No final de sua passagem pela capital federal, foi recebido por um grupo de políticos do MDB liderado pelo ex-senador pelo Ceará Eunício Oliveira.

A foto de Lula ao lado de Eunício materializou um movimento que vem sendo feito pelo partido há algum tempo, mas que ainda deixa algumas pessoas intrigadas: por que o PT volta a buscar apoio de partidos e lideranças que, cinco anos atrás, apoiaram o impeachment da então presidente Dilma Rousseff?

O afastamento Dilma, em 2016, é considerado um dos maiores traumas do partido desde sua fundação, em 1980. O processo foi liderado por caciques do MDB como o ex-presidente da Câmara dos Deputados Eduardo Cunha (RJ) e beneficiou Michel Temer, que assumiu a presidência quando a petista perdeu o cargo.
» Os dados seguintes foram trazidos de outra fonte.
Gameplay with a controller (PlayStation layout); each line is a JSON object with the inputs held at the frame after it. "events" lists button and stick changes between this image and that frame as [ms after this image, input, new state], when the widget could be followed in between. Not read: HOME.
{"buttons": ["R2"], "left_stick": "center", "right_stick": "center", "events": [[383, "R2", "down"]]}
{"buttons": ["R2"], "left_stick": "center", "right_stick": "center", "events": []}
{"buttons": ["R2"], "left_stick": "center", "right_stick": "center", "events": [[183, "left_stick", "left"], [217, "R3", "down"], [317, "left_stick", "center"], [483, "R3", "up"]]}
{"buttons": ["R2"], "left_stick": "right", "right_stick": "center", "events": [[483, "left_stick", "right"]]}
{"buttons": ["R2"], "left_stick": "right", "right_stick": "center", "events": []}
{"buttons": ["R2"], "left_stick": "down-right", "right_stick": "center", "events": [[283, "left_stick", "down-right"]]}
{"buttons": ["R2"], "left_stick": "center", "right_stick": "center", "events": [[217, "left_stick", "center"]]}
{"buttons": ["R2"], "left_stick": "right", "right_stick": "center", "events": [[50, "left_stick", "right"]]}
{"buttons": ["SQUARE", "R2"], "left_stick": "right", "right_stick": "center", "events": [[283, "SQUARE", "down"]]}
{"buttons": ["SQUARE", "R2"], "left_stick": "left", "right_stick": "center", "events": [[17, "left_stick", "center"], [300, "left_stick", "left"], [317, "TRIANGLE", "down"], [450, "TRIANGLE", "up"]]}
Após a derrota, o PT adotou o discurso de que o impeachment foi um golpe que contou com a participação de traidores dentro da base que, até então, dava sustentação ao governo. Entre os partidos “traidores” estavam o MDB e o PSD, de Gilberto Kassab. Na votação na Câmara, 29 dos 37 deputados federais do PSD votaram pelo impeachment. No MDB, foram 59 dos 66.

Hoje, porém, o cenário parece ser outro. O presidente Jair Bolsonaro (sem partido) é o homem a ser batido. Apesar de as pesquisas de opinião mais recentes mostrarem um alto índice de rejeição a Bolsonaro, analistas afirmam que sua eventual candidatura à reeleição deverá ser competitiva.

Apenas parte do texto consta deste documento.